Do you know of any indecomposable ring that has no isolated elements and is neither reversible, nor integral, nor nilpotent, nor unitary?

Question

Let $R$ be a non commutative ring. We will say that an element of $R$ is isolated if it is zero divisor and nothing nonzero annihilates it at the same time on both sides.

Note that there are many classes of rings that do not contain isolated elements.

$\bullet$ If $R$ is an integral ring, it does not contain isolated elements.

$\bullet$ If $R$ is a nilpotent ring, it does not contain isolated elements.

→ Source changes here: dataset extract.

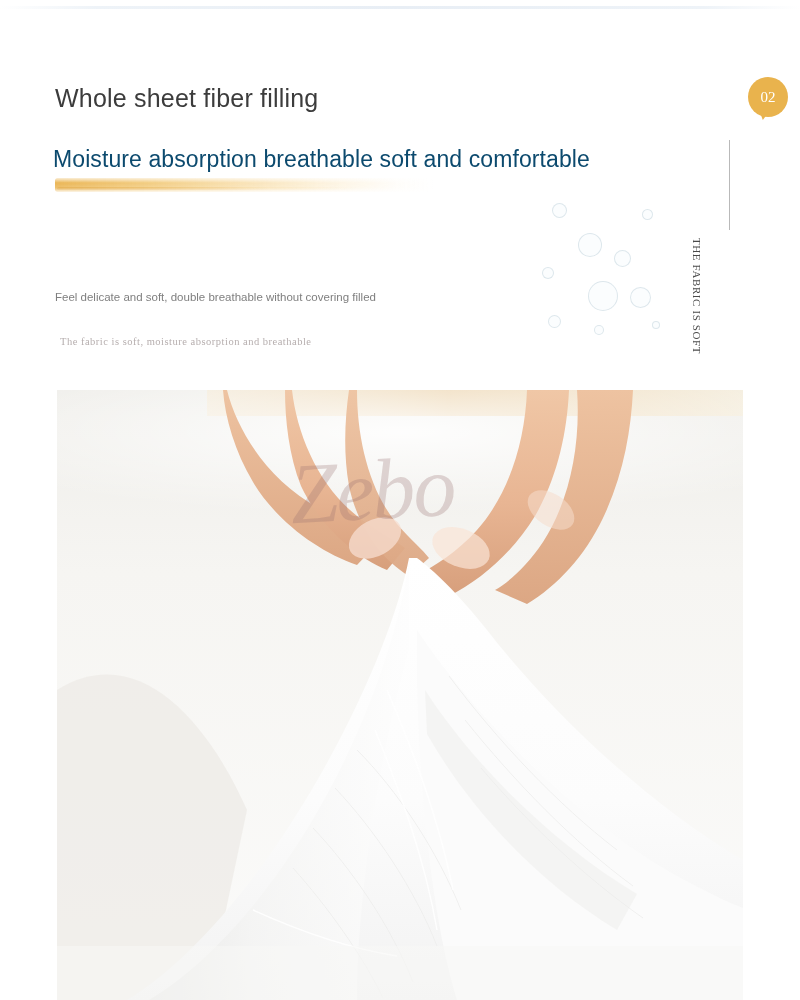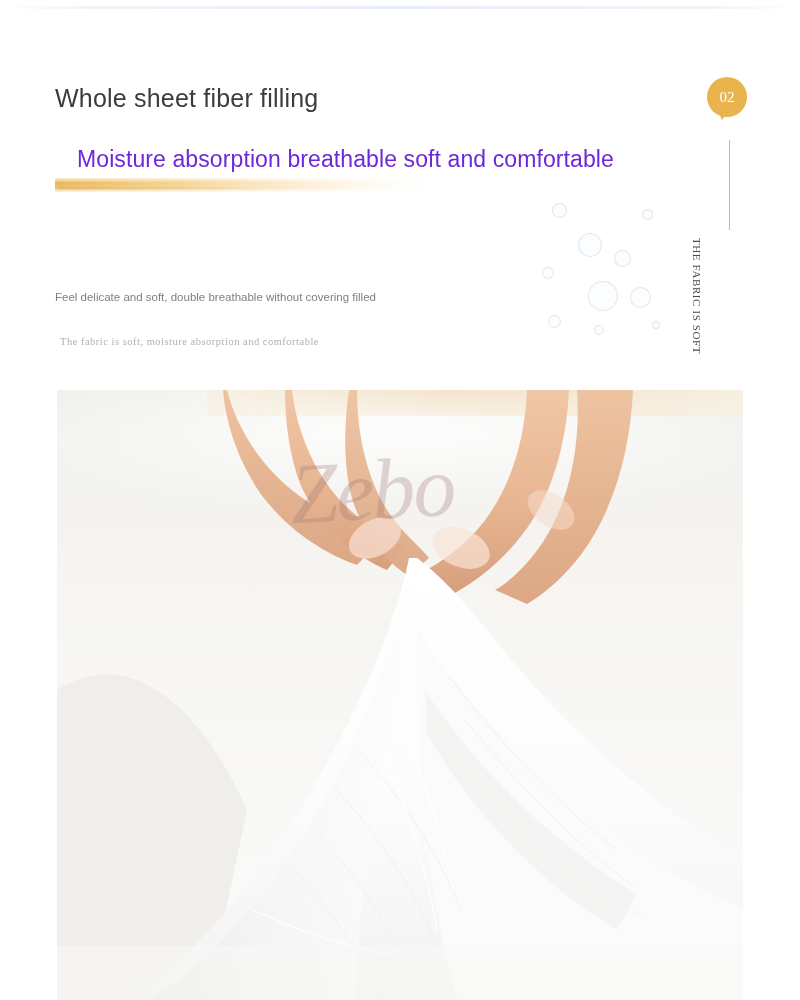"02" .badge { left: 707px -> 748px }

$\bullet$ If $R$ is a reversible ring, it does not contain isolated elements.

$\bullet$ If $R$ is a finite unital ring, it does not contain isolated elements.

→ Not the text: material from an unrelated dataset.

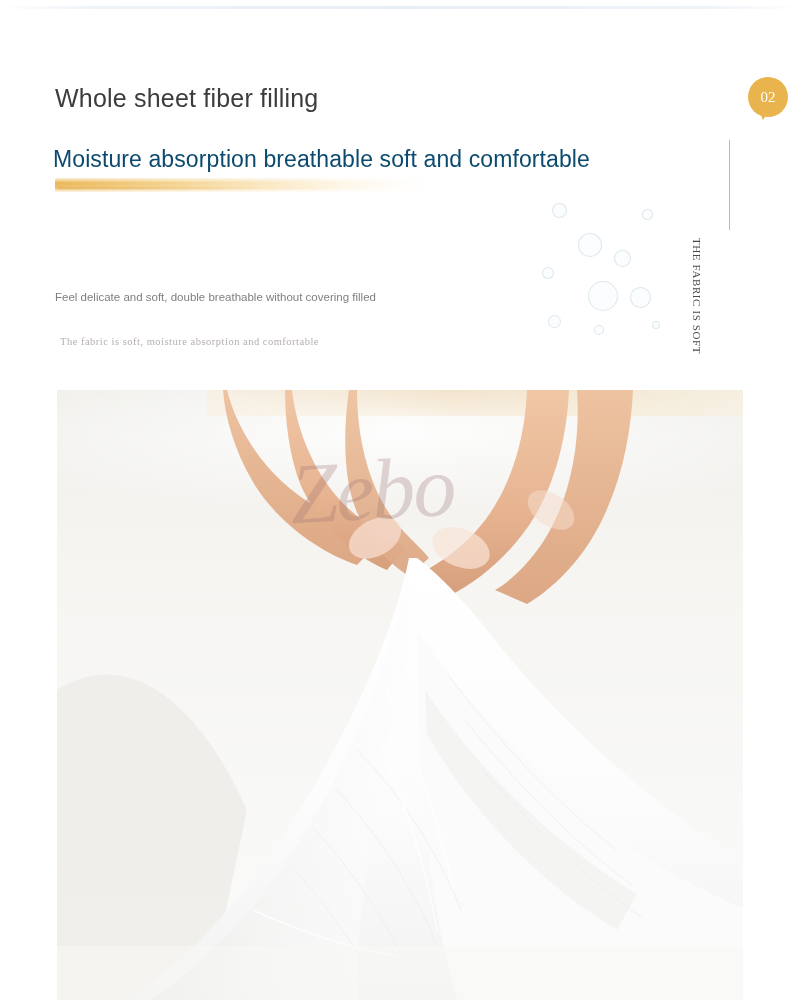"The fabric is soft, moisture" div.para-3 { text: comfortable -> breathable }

Do you know of any indecomposable ring that has no isolated elements and is neither reversible, nor integral, nor nilpotent, nor finite unital?

Answer 1

Let $F$ be a field, and let $$ R:=F\langle x,y\, :\, x^2=xy=y^2=0\rangle. $$ Notice that $\{1,x,y,yx\}$ is an $F$-basis for $R$ as an $F$-vector space.

This ring is not reversible since $xy=0$ but $yx\neq 0$.

If by "integral" you mean a domain, then this ring is clearly not a domain (since it isn't reversible).

It is not nilpotent, since it contains $1\neq 0$.

It is not finite if $F$ is an infinite field.

This ring is indecomposable, as the only idempotents are the trivial ones. (To see this, first note that the constant term of an idempotent $e$ must be idempotent, as this is a graded ring, graded by degree. After replacing $e$ by $1-e$ if necessary, we may assume the constant term is $0$. But then $e$ is nilpotent, and the only nilpotent idempotent is $0$.)

Every element in this ring without $1$ in its support is annihilated, from both the left and the right, by $yx$. As no element with $1$ in its support is a zero-divisor, there are no isolated elements.